**Exercise prompt**
Could you return every one of the lines below word for word, leaving out the pictures?

**Records shown**
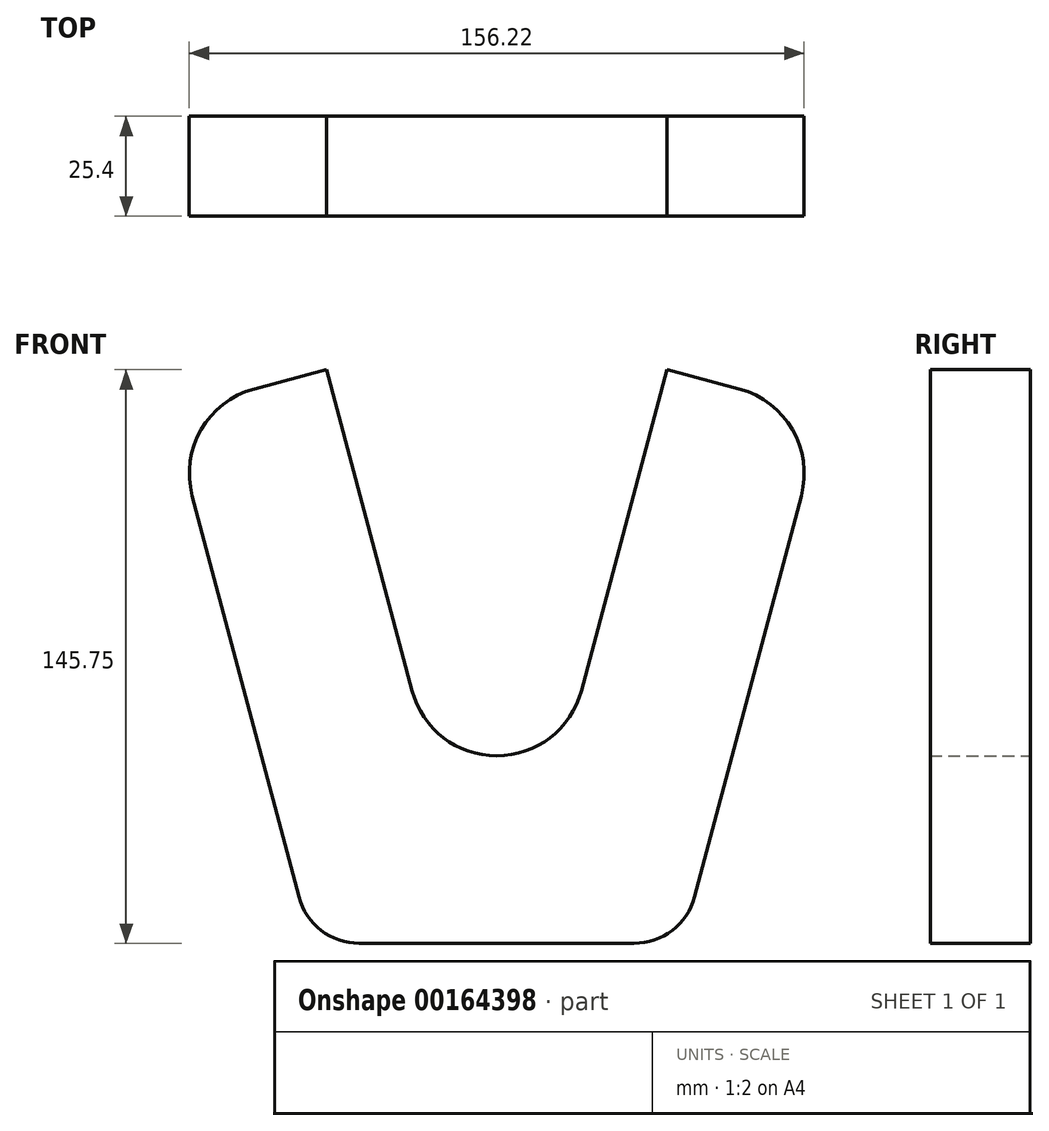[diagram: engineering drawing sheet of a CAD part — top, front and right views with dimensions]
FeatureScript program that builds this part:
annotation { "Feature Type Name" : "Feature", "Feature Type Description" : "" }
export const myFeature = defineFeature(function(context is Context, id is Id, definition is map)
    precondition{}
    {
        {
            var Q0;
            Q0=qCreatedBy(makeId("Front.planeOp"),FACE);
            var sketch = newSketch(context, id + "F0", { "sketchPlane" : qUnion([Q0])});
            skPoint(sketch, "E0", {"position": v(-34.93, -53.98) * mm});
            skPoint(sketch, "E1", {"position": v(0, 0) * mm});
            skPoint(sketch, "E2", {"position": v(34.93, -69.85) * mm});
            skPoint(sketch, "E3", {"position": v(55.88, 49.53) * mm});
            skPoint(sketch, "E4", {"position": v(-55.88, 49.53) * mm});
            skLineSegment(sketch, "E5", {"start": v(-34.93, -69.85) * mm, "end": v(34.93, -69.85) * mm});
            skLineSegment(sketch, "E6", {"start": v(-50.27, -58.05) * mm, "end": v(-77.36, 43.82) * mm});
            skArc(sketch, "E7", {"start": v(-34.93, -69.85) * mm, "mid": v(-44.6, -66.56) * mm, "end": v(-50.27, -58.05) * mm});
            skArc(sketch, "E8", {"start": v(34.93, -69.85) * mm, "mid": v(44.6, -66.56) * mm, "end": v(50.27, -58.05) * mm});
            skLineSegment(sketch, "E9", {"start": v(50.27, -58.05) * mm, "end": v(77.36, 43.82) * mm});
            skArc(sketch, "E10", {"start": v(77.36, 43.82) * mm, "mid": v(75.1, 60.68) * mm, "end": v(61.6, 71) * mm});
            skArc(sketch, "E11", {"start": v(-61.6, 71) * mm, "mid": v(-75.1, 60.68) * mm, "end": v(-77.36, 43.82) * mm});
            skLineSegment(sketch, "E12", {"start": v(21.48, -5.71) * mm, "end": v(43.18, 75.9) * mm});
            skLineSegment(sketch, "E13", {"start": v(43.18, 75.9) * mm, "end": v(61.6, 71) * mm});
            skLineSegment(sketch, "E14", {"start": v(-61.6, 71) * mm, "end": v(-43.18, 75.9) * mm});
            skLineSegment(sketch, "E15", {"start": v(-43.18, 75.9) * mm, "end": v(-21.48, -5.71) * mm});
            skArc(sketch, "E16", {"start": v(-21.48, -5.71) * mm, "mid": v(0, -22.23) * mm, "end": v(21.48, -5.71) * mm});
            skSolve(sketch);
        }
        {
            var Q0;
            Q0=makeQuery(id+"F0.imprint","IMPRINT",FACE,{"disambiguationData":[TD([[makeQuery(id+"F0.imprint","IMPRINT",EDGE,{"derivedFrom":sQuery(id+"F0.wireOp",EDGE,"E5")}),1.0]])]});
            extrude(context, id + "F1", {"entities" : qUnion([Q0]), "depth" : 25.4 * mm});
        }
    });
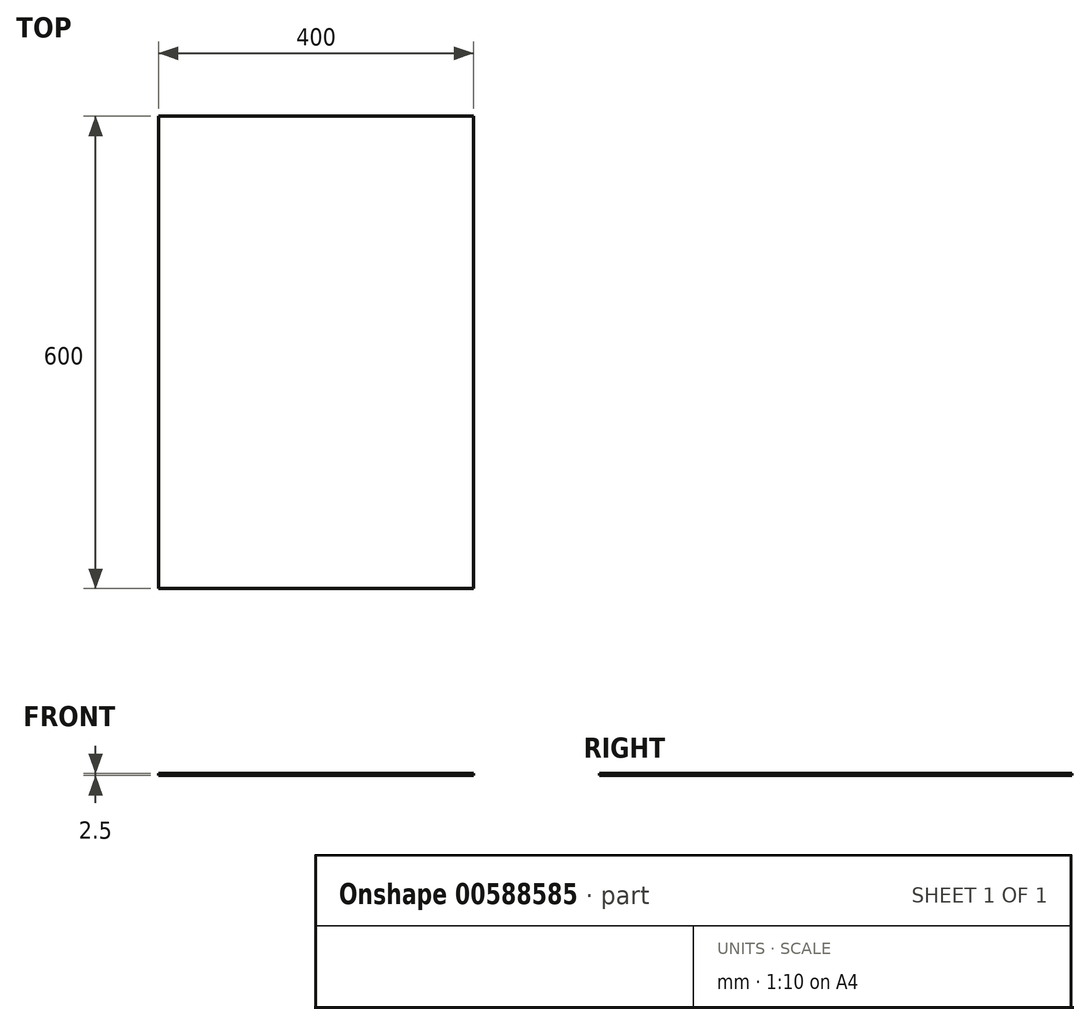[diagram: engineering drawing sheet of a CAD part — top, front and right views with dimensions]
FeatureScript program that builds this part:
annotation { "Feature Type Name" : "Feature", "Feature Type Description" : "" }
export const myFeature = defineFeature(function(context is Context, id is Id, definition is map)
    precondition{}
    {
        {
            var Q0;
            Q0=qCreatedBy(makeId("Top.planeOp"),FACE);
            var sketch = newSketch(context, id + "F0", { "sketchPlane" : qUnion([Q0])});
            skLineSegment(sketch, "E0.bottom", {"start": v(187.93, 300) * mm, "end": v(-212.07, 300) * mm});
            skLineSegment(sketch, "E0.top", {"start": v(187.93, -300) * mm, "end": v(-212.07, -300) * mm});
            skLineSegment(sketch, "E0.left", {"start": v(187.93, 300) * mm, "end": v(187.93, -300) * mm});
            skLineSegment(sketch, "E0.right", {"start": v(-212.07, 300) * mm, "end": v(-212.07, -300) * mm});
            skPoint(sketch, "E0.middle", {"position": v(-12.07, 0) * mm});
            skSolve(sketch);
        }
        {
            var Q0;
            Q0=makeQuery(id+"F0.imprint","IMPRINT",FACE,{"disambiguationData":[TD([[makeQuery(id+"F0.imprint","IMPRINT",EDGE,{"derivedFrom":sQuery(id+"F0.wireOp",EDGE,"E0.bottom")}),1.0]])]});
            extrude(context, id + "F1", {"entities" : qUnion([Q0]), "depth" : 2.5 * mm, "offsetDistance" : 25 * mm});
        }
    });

**Final result**
[diagram: engineering drawing sheet of a CAD part — top, front and right views with dimensions]
FeatureScript program that builds this part:
annotation { "Feature Type Name" : "Feature", "Feature Type Description" : "" }
export const myFeature = defineFeature(function(context is Context, id is Id, definition is map)
    precondition{}
    {
        {
            var Q0;
            Q0=qCreatedBy(makeId("Front.planeOp"),FACE);
            var sketch = newSketch(context, id + "F0", { "sketchPlane" : qUnion([Q0])});
            skPoint(sketch, "E0", {"position": v(-34.93, -53.98) * mm});
            skPoint(sketch, "E1", {"position": v(0, 0) * mm});
            skPoint(sketch, "E2", {"position": v(34.93, -69.85) * mm});
            skPoint(sketch, "E3", {"position": v(55.88, 49.53) * mm});
            skPoint(sketch, "E4", {"position": v(-55.88, 49.53) * mm});
            skLineSegment(sketch, "E5", {"start": v(-34.93, -69.85) * mm, "end": v(34.93, -69.85) * mm});
            skLineSegment(sketch, "E6", {"start": v(-50.27, -58.05) * mm, "end": v(-77.36, 43.82) * mm});
            skArc(sketch, "E7", {"start": v(-34.93, -69.85) * mm, "mid": v(-44.6, -66.56) * mm, "end": v(-50.27, -58.05) * mm});
            skArc(sketch, "E8", {"start": v(34.93, -69.85) * mm, "mid": v(44.6, -66.56) * mm, "end": v(50.27, -58.05) * mm});
            skLineSegment(sketch, "E9", {"start": v(50.27, -58.05) * mm, "end": v(77.36, 43.82) * mm});
            skArc(sketch, "E10", {"start": v(77.36, 43.82) * mm, "mid": v(75.1, 60.68) * mm, "end": v(61.6, 71) * mm});
            skArc(sketch, "E11", {"start": v(-61.6, 71) * mm, "mid": v(-75.1, 60.68) * mm, "end": v(-77.36, 43.82) * mm});
            skLineSegment(sketch, "E12", {"start": v(21.48, -5.71) * mm, "end": v(43.18, 75.9) * mm});
            skLineSegment(sketch, "E13", {"start": v(43.18, 75.9) * mm, "end": v(61.6, 71) * mm});
            skLineSegment(sketch, "E14", {"start": v(-61.6, 71) * mm, "end": v(-43.18, 75.9) * mm});
            skLineSegment(sketch, "E15", {"start": v(-43.18, 75.9) * mm, "end": v(-21.48, -5.71) * mm});
            skArc(sketch, "E16", {"start": v(-21.48, -5.71) * mm, "mid": v(0, -22.23) * mm, "end": v(21.48, -5.71) * mm});
            skSolve(sketch);
        }
        {
            var Q0;
            Q0=makeQuery(id+"F0.imprint","IMPRINT",FACE,{"disambiguationData":[TD([[makeQuery(id+"F0.imprint","IMPRINT",EDGE,{"derivedFrom":sQuery(id+"F0.wireOp",EDGE,"E5")}),1.0]])]});
            extrude(context, id + "F1", {"entities" : qUnion([Q0]), "depth" : 25.4 * mm});
        }
    });
[diagram: engineering drawing sheet of a CAD part — top, front and right views with dimensions]
FeatureScript program that builds this part:
annotation { "Feature Type Name" : "Feature", "Feature Type Description" : "" }
export const myFeature = defineFeature(function(context is Context, id is Id, definition is map)
    precondition{}
    {
        {
            var Q0;
            Q0=qCreatedBy(makeId("Top.planeOp"),FACE);
            var sketch = newSketch(context, id + "F0", { "sketchPlane" : qUnion([Q0])});
            skLineSegment(sketch, "E0.bottom", {"start": v(187.93, 300) * mm, "end": v(-212.07, 300) * mm});
            skLineSegment(sketch, "E0.top", {"start": v(187.93, -300) * mm, "end": v(-212.07, -300) * mm});
            skLineSegment(sketch, "E0.left", {"start": v(187.93, 300) * mm, "end": v(187.93, -300) * mm});
            skLineSegment(sketch, "E0.right", {"start": v(-212.07, 300) * mm, "end": v(-212.07, -300) * mm});
            skPoint(sketch, "E0.middle", {"position": v(-12.07, 0) * mm});
            skSolve(sketch);
        }
        {
            var Q0;
            Q0=makeQuery(id+"F0.imprint","IMPRINT",FACE,{"disambiguationData":[TD([[makeQuery(id+"F0.imprint","IMPRINT",EDGE,{"derivedFrom":sQuery(id+"F0.wireOp",EDGE,"E0.bottom")}),1.0]])]});
            extrude(context, id + "F1", {"entities" : qUnion([Q0]), "depth" : 2.5 * mm, "offsetDistance" : 25 * mm});
        }
    });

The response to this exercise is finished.